期待他表现出某种——哪怕是伪装的——仁慈?她居然在期待那个把她困在这里
的男人的仁慈。这个认知让她感到一阵深入骨髓的寒意。

  第五十五分钟,何秋姨推门进来。

  “时间到。你可以回房间休息了。”

  苏婉清转过身。她的脚底在转身的瞬间传来一阵刺痛,像踩在针尖上。她稳
住身体,走向门口。经过何秋姨身边时,她听到对方说了一句话——

  “明天继续学习第二十五条到第三十六条。请提前预习。”

  苏婉清没有回答。她走出书房,沿着走廊走向自己的房间。

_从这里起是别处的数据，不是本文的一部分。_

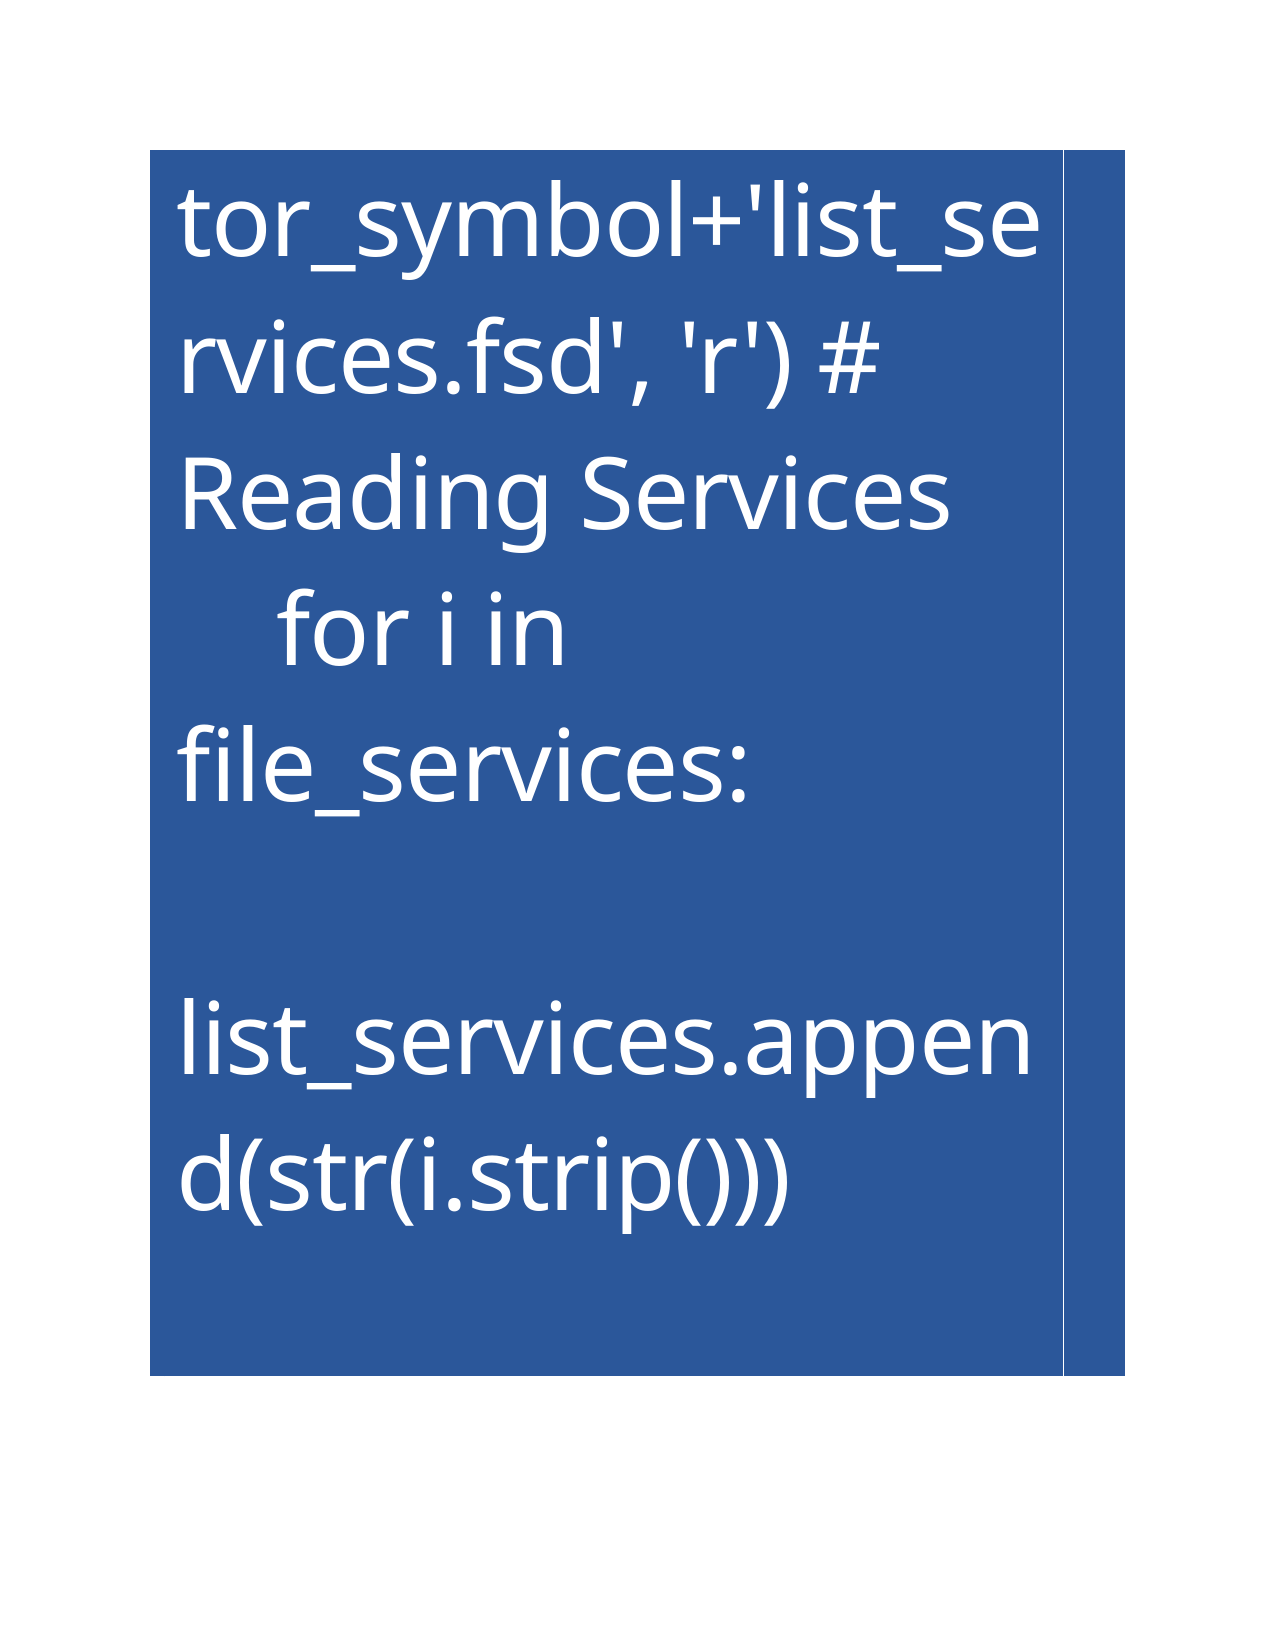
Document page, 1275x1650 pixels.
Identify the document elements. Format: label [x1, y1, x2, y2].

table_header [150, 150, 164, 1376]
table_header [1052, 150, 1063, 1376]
table_header [1064, 150, 1125, 1376]
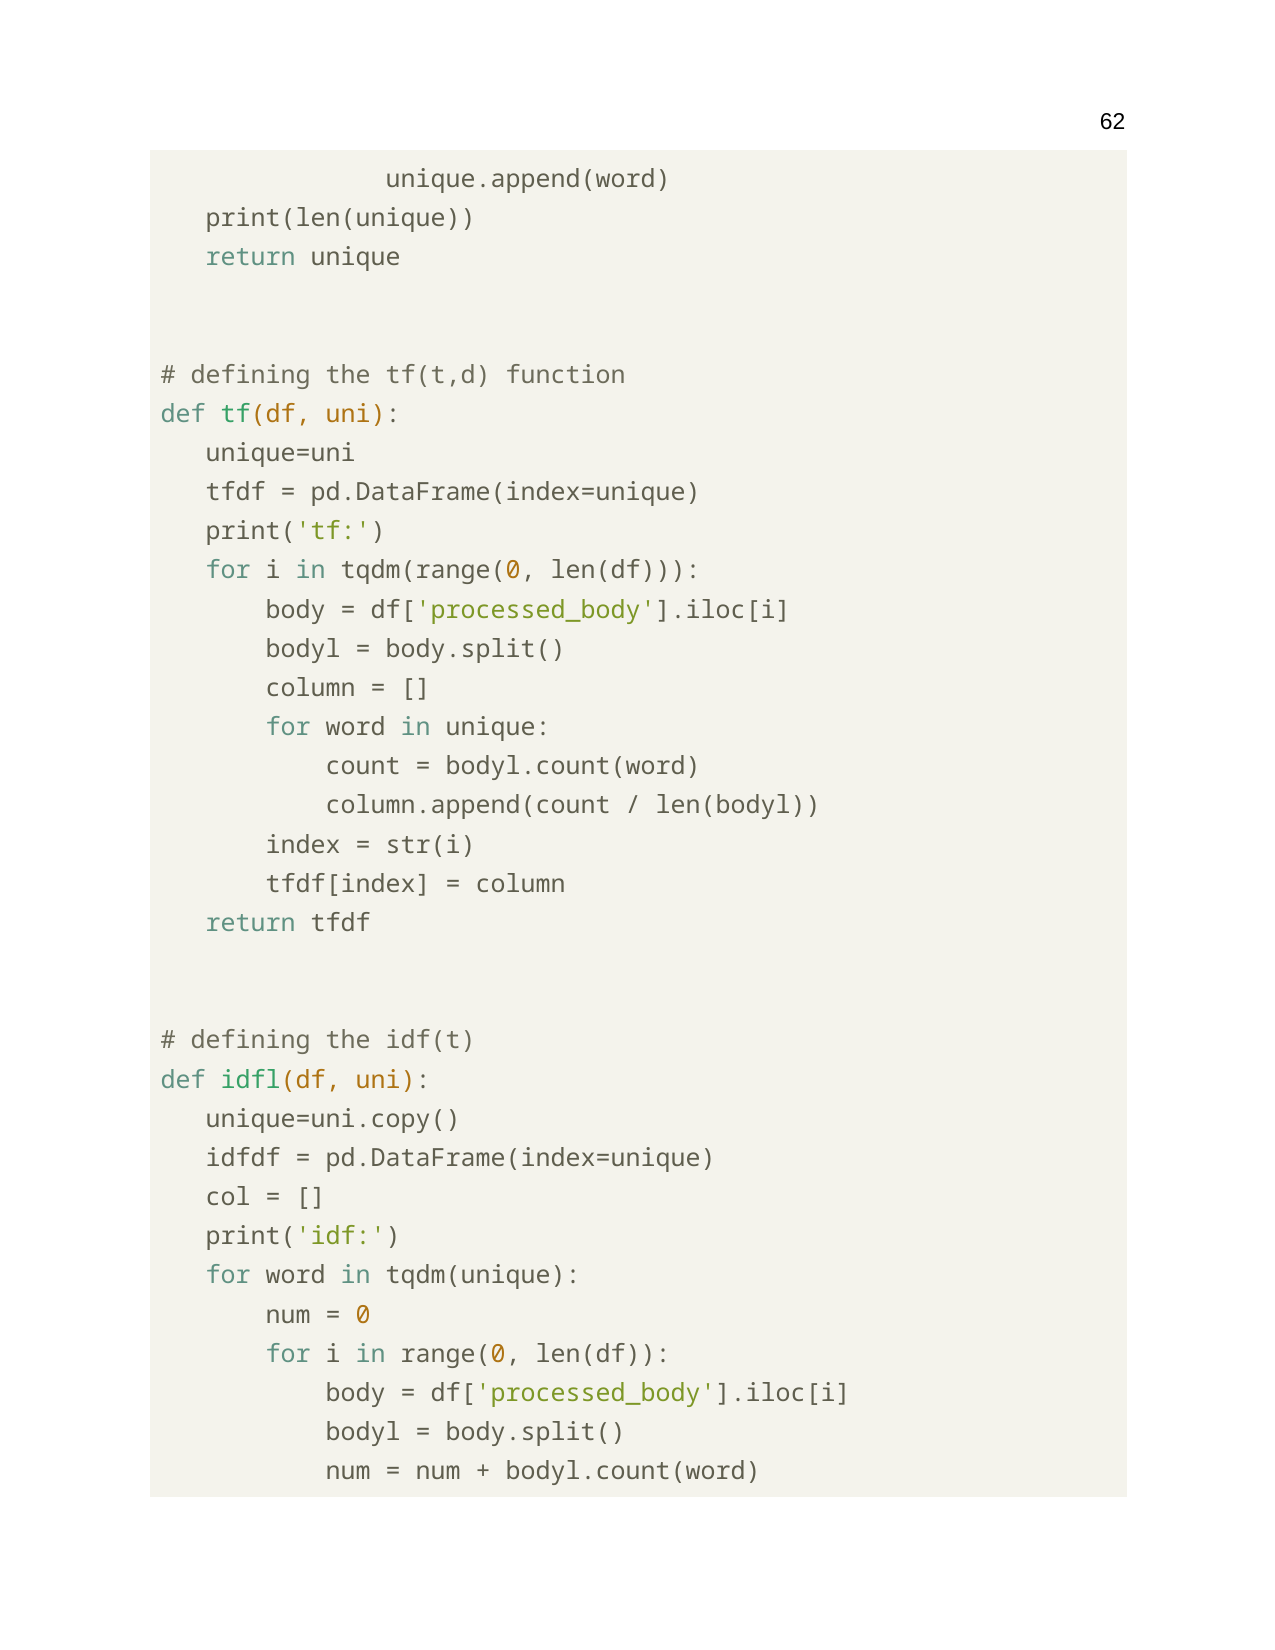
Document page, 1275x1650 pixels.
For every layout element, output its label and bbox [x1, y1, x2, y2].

走廊很长,铺着
深色的地毯,两侧墙壁上挂着一些她叫不出名字的油画。她的脚步在地毯上发出
沉闷的声响,每一步都让脚底的疼痛重新苏醒。

  回到房间后,她坐在床边,脱下高跟鞋。脚底有两处明显的红肿,脚趾关节
因为长时间挤压而微微变形。她把脚浸入浴室的冷水里,感到一阵刺骨的凉意从
脚底蔓延到小腿。

  然后她拿起了那本黑色册子。

  她翻到第二十五条。标题是“沐浴服务规范”。第一句话——“私人管家须
在业主沐浴前完成浴室准备工作,包括但不限于:调节水温至三十九度、准备浴
袍及毛巾、开启香薰设备、摆放沐浴用品。”

  她继续往下翻。第二十六条——“更衣服务规范”。第二十七条——“就寝
陪同规范”。

  她合上册子,把它放在床头柜上。

  窗外,庄园的夜色浓稠如墨。远处温泉池的方向有隐约的灯光,在水面上投
下碎金般的光斑。苏婉清看着那灯光,想起何秋姨白天说过的一句话——“守则
不是用来解释的,是用来执行的。”

  她关了灯,躺在黑暗中,睁着眼睛。

  这一夜,她没有去茶水间领取助眠茶包。她只是躺着,听着自己的心跳,数
着天花板上看不见的裂纹。在某个时刻,她想起了沈墨琛在书房里看的那本书—
—她不知道是什么书,但她记得他翻页的节奏。很慢,很稳,大约每两分钟翻一
页。那节奏本身就像某种宣告——我有的是时间。我可以等。

  凌晨三点,苏婉清终于睡着了。

  她做了一个梦。梦里她坐在琴房的钢琴前,准备弹奏肖邦的夜曲。但当她按
下第一个琴键时,发出的不是乐音——而是高跟鞋踩在大理石地板上的声音。嗒。
嗒。嗒。节奏均匀,力道适中,像某种不容商量的宣告。